*Required action*: Restate each entry below exactly; pictures stay out of the copy.

*Source material*:
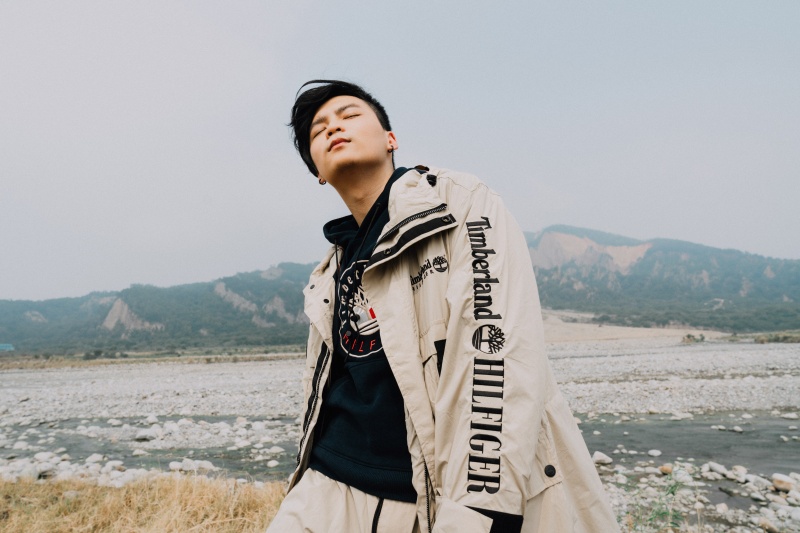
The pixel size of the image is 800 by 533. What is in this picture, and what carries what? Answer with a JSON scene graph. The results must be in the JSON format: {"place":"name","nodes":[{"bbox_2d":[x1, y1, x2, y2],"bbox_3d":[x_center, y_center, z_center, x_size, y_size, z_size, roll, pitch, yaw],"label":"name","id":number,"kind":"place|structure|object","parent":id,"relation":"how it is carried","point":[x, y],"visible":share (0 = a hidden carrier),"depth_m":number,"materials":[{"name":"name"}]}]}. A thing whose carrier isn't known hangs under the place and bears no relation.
{"place":"outdoors","nodes":[
{"label":"outdoors","id":0,"kind":"place"},
{"bbox_2d":[0,343,14,350],"label":"building","id":1,"kind":"structure","parent":0,"point":[5,347],"visible":0.92,"materials":[{"name":"blue"}]},
{"bbox_2d":[0,473,289,532],"label":"dry grass","id":2,"kind":"structure","parent":0,"point":[35,487],"materials":[{"name":"yellow plant"}]},
{"bbox_2d":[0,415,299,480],"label":"stream","id":3,"kind":"structure","parent":0,"point":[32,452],"materials":[{"name":"liquid"}]},
{"bbox_2d":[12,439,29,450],"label":"rock","id":4,"kind":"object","parent":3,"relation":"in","point":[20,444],"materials":[{"name":"grey stone"}]},
{"bbox_2d":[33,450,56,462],"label":"rock","id":5,"kind":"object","parent":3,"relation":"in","point":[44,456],"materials":[{"name":"grey stone"}]},
{"bbox_2d":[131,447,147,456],"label":"rock","id":6,"kind":"object","parent":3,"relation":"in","point":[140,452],"visible":0.95,"depth_m":8.73,"materials":[{"name":"white stone"}]},
{"bbox_2d":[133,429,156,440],"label":"rock","id":7,"kind":"object","parent":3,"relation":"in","point":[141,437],"visible":0.97,"depth_m":9.92,"materials":[{"name":"stone"}]},
{"bbox_2d":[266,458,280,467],"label":"rock","id":8,"kind":"object","parent":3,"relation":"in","point":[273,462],"visible":0.95,"depth_m":7.88,"materials":[{"name":"white stone"}]},
{"bbox_2d":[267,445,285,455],"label":"rock","id":9,"kind":"object","parent":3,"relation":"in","point":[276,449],"visible":0.9,"depth_m":8.76,"materials":[{"name":"white stone"}]},
{"bbox_2d":[0,261,324,356],"label":"hill","id":10,"kind":"structure","parent":0,"point":[182,288],"materials":[{"name":"green plant"}]},
{"bbox_2d":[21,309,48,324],"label":"rock face","id":11,"kind":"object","parent":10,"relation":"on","point":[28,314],"visible":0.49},
{"bbox_2d":[102,299,164,332],"label":"rock face","id":12,"kind":"object","parent":10,"relation":"on","point":[115,308],"visible":0.35},
{"bbox_2d":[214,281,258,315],"label":"rock face","id":13,"kind":"object","parent":10,"relation":"on","point":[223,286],"visible":0.42},
{"bbox_2d":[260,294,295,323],"label":"rock face","id":14,"kind":"object","parent":10,"relation":"on","point":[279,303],"visible":0.41},
{"bbox_2d":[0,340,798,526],"label":"riverbed","id":15,"kind":"structure","parent":0,"point":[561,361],"materials":[{"name":"stone"}]},
{"bbox_2d":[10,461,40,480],"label":"rock","id":16,"kind":"object","parent":15,"relation":"on","point":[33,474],"visible":0.68,"depth_m":6.93,"materials":[{"name":"white stone"}]},
{"bbox_2d":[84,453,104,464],"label":"rock","id":17,"kind":"object","parent":15,"relation":"on","point":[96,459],"visible":0.93,"depth_m":7.78,"materials":[{"name":"white stone"}]},
{"bbox_2d":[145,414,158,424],"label":"rock","id":18,"kind":"object","parent":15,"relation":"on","point":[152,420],"visible":0.91,"depth_m":11.44,"materials":[{"name":"white stone"}]},
{"bbox_2d":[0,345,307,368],"label":"grass strip","id":19,"kind":"object","parent":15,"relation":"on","point":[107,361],"visible":0.62,"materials":[{"name":"brown"}]},
{"bbox_2d":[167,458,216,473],"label":"rock","id":20,"kind":"object","parent":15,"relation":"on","point":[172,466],"visible":0.82,"depth_m":7.46,"materials":[{"name":"white stone"}]},
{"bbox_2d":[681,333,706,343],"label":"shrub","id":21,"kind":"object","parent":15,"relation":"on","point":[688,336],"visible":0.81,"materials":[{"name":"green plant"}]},
{"bbox_2d":[0,0,799,303],"label":"sky","id":22,"kind":"structure","parent":0,"point":[357,58],"materials":[{"name":"grey"}]},
{"bbox_2d":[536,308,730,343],"label":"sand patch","id":23,"kind":"structure","parent":0,"point":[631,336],"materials":[{"name":"beige sand"}]},
{"bbox_2d":[522,225,799,334],"label":"mountain","id":24,"kind":"structure","parent":0,"point":[650,249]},
{"bbox_2d":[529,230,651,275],"label":"rock face","id":25,"kind":"object","parent":24,"relation":"on","point":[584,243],"visible":0.33},
{"bbox_2d":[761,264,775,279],"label":"rock face","id":26,"kind":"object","parent":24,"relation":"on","point":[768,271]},
{"bbox_2d":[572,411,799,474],"label":"river","id":27,"kind":"structure","parent":0,"point":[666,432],"materials":[{"name":"liquid"}]},
{"bbox_2d":[647,449,661,456],"bbox_3d":[3.728,2.741,7.812,0.220,0.115,0.233,2,-7,-24],"label":"rock","id":28,"kind":"object","parent":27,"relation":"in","point":[655,452],"visible":0.97,"depth_m":7.76,"materials":[{"name":"white stone"}]},
{"bbox_2d":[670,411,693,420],"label":"rock","id":29,"kind":"object","parent":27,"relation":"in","point":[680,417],"visible":0.95,"depth_m":11.12,"materials":[{"name":"white stone"}]},
{"bbox_2d":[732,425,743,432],"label":"rock","id":30,"kind":"object","parent":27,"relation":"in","point":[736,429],"visible":0.95,"depth_m":9.56,"materials":[{"name":"white stone"}]},
{"bbox_2d":[781,411,798,419],"bbox_3d":[7.967,3.042,10.772,0.355,0.179,0.397,1,-7,-20],"label":"rock","id":31,"kind":"object","parent":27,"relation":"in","point":[789,415],"visible":0.97,"depth_m":10.73,"materials":[{"name":"white stone"}]},
{"bbox_2d":[587,454,799,532],"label":"bank","id":32,"kind":"structure","parent":0,"point":[616,498],"materials":[{"name":"stone"}]},
{"bbox_2d":[591,451,612,464],"bbox_3d":[2.721,2.589,7.235,0.294,0.165,0.318,4,-8,-39],"label":"rock","id":33,"kind":"object","parent":32,"relation":"on","point":[603,457],"visible":0.87,"depth_m":7.15,"materials":[{"name":"white stone"}]},
{"bbox_2d":[628,477,688,532],"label":"plant","id":34,"kind":"object","parent":32,"relation":"on","point":[672,491],"visible":0.71,"depth_m":4.33,"materials":[{"name":"green plant"}]},
{"bbox_2d":[658,464,673,474],"bbox_3d":[3.197,2.411,6.351,0.191,0.116,0.198,4,-8,-40],"label":"rock","id":35,"kind":"object","parent":32,"relation":"on","point":[669,470],"visible":0.88,"depth_m":6.31,"materials":[{"name":"stone"}]},
{"bbox_2d":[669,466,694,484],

*Expected output*:
The pixel size of the image is 800 by 533. What is in this picture, and what carries what? Answer with a JSON scene graph. The results must be in the JSON format: {"place":"name","nodes":[{"bbox_2d":[x1, y1, x2, y2],"bbox_3d":[x_center, y_center, z_center, x_size, y_size, z_size, roll, pitch, yaw],"label":"name","id":number,"kind":"place|structure|object","parent":id,"relation":"how it is carried","point":[x, y],"visible":share (0 = a hidden carrier),"depth_m":number,"materials":[{"name":"name"}]}]}. A thing whose carrier isn't known hangs under the place and bears no relation.
{"place":"outdoors","nodes":[
{"label":"outdoors","id":0,"kind":"place"},
{"bbox_2d":[0,343,14,350],"label":"building","id":1,"kind":"structure","parent":0,"point":[5,347],"visible":0.92,"materials":[{"name":"blue"}]},
{"bbox_2d":[0,473,289,532],"label":"dry grass","id":2,"kind":"structure","parent":0,"point":[35,487],"materials":[{"name":"yellow plant"}]},
{"bbox_2d":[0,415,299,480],"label":"stream","id":3,"kind":"structure","parent":0,"point":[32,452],"materials":[{"name":"liquid"}]},
{"bbox_2d":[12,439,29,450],"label":"rock","id":4,"kind":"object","parent":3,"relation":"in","point":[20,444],"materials":[{"name":"grey stone"}]},
{"bbox_2d":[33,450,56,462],"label":"rock","id":5,"kind":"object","parent":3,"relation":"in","point":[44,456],"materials":[{"name":"grey stone"}]},
{"bbox_2d":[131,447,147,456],"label":"rock","id":6,"kind":"object","parent":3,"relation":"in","point":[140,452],"visible":0.95,"depth_m":8.73,"materials":[{"name":"white stone"}]},
{"bbox_2d":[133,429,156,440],"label":"rock","id":7,"kind":"object","parent":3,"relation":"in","point":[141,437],"visible":0.97,"depth_m":9.92,"materials":[{"name":"stone"}]},
{"bbox_2d":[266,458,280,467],"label":"rock","id":8,"kind":"object","parent":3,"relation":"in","point":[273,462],"visible":0.95,"depth_m":7.88,"materials":[{"name":"white stone"}]},
{"bbox_2d":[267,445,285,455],"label":"rock","id":9,"kind":"object","parent":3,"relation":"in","point":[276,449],"visible":0.9,"depth_m":8.76,"materials":[{"name":"white stone"}]},
{"bbox_2d":[0,261,324,356],"label":"hill","id":10,"kind":"structure","parent":0,"point":[182,288],"materials":[{"name":"green plant"}]},
{"bbox_2d":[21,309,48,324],"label":"rock face","id":11,"kind":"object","parent":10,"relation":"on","point":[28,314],"visible":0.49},
{"bbox_2d":[102,299,164,332],"label":"rock face","id":12,"kind":"object","parent":10,"relation":"on","point":[115,308],"visible":0.35},
{"bbox_2d":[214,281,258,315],"label":"rock face","id":13,"kind":"object","parent":10,"relation":"on","point":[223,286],"visible":0.42},
{"bbox_2d":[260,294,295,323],"label":"rock face","id":14,"kind":"object","parent":10,"relation":"on","point":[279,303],"visible":0.41},
{"bbox_2d":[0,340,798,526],"label":"riverbed","id":15,"kind":"structure","parent":0,"point":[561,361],"materials":[{"name":"stone"}]},
{"bbox_2d":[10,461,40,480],"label":"rock","id":16,"kind":"object","parent":15,"relation":"on","point":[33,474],"visible":0.68,"depth_m":6.93,"materials":[{"name":"white stone"}]},
{"bbox_2d":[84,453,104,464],"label":"rock","id":17,"kind":"object","parent":15,"relation":"on","point":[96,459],"visible":0.93,"depth_m":7.78,"materials":[{"name":"white stone"}]},
{"bbox_2d":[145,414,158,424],"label":"rock","id":18,"kind":"object","parent":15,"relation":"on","point":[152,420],"visible":0.91,"depth_m":11.44,"materials":[{"name":"white stone"}]},
{"bbox_2d":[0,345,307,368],"label":"grass strip","id":19,"kind":"object","parent":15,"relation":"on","point":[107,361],"visible":0.62,"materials":[{"name":"brown"}]},
{"bbox_2d":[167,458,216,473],"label":"rock","id":20,"kind":"object","parent":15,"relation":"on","point":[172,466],"visible":0.82,"depth_m":7.46,"materials":[{"name":"white stone"}]},
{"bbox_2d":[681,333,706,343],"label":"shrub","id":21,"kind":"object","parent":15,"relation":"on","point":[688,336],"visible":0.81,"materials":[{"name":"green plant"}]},
{"bbox_2d":[0,0,799,303],"label":"sky","id":22,"kind":"structure","parent":0,"point":[357,58],"materials":[{"name":"grey"}]},
{"bbox_2d":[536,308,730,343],"label":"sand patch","id":23,"kind":"structure","parent":0,"point":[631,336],"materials":[{"name":"beige sand"}]},
{"bbox_2d":[522,225,799,334],"label":"mountain","id":24,"kind":"structure","parent":0,"point":[650,249]},
{"bbox_2d":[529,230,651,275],"label":"rock face","id":25,"kind":"object","parent":24,"relation":"on","point":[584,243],"visible":0.33},
{"bbox_2d":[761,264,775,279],"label":"rock face","id":26,"kind":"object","parent":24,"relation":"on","point":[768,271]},
{"bbox_2d":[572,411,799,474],"label":"river","id":27,"kind":"structure","parent":0,"point":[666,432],"materials":[{"name":"liquid"}]},
{"bbox_2d":[647,449,661,456],"bbox_3d":[3.728,2.741,7.812,0.220,0.115,0.233,2,-7,-24],"label":"rock","id":28,"kind":"object","parent":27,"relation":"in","point":[655,452],"visible":0.97,"depth_m":7.76,"materials":[{"name":"white stone"}]},
{"bbox_2d":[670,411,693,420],"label":"rock","id":29,"kind":"object","parent":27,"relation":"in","point":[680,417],"visible":0.95,"depth_m":11.12,"materials":[{"name":"white stone"}]},
{"bbox_2d":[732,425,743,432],"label":"rock","id":30,"kind":"object","parent":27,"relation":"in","point":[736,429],"visible":0.95,"depth_m":9.56,"materials":[{"name":"white stone"}]},
{"bbox_2d":[781,411,798,419],"bbox_3d":[7.967,3.042,10.772,0.355,0.179,0.397,1,-7,-20],"label":"rock","id":31,"kind":"object","parent":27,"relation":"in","point":[789,415],"visible":0.97,"depth_m":10.73,"materials":[{"name":"white stone"}]},
{"bbox_2d":[587,454,799,532],"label":"bank","id":32,"kind":"structure","parent":0,"point":[616,498],"materials":[{"name":"stone"}]},
{"bbox_2d":[591,451,612,464],"bbox_3d":[2.721,2.589,7.235,0.294,0.165,0.318,4,-8,-39],"label":"rock","id":33,"kind":"object","parent":32,"relation":"on","point":[603,457],"visible":0.87,"depth_m":7.15,"materials":[{"name":"white stone"}]},
{"bbox_2d":[628,477,688,532],"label":"plant","id":34,"kind":"object","parent":32,"relation":"on","point":[672,491],"visible":0.71,"depth_m":4.33,"materials":[{"name":"green plant"}]},
{"bbox_2d":[658,464,673,474],"bbox_3d":[3.197,2.411,6.351,0.191,0.116,0.198,4,-8,-40],"label":"rock","id":35,"kind":"object","parent":32,"relation":"on","point":[669,470],"visible":0.88,"depth_m":6.31,"materials":[{"name":"stone"}]},
{"bbox_2d":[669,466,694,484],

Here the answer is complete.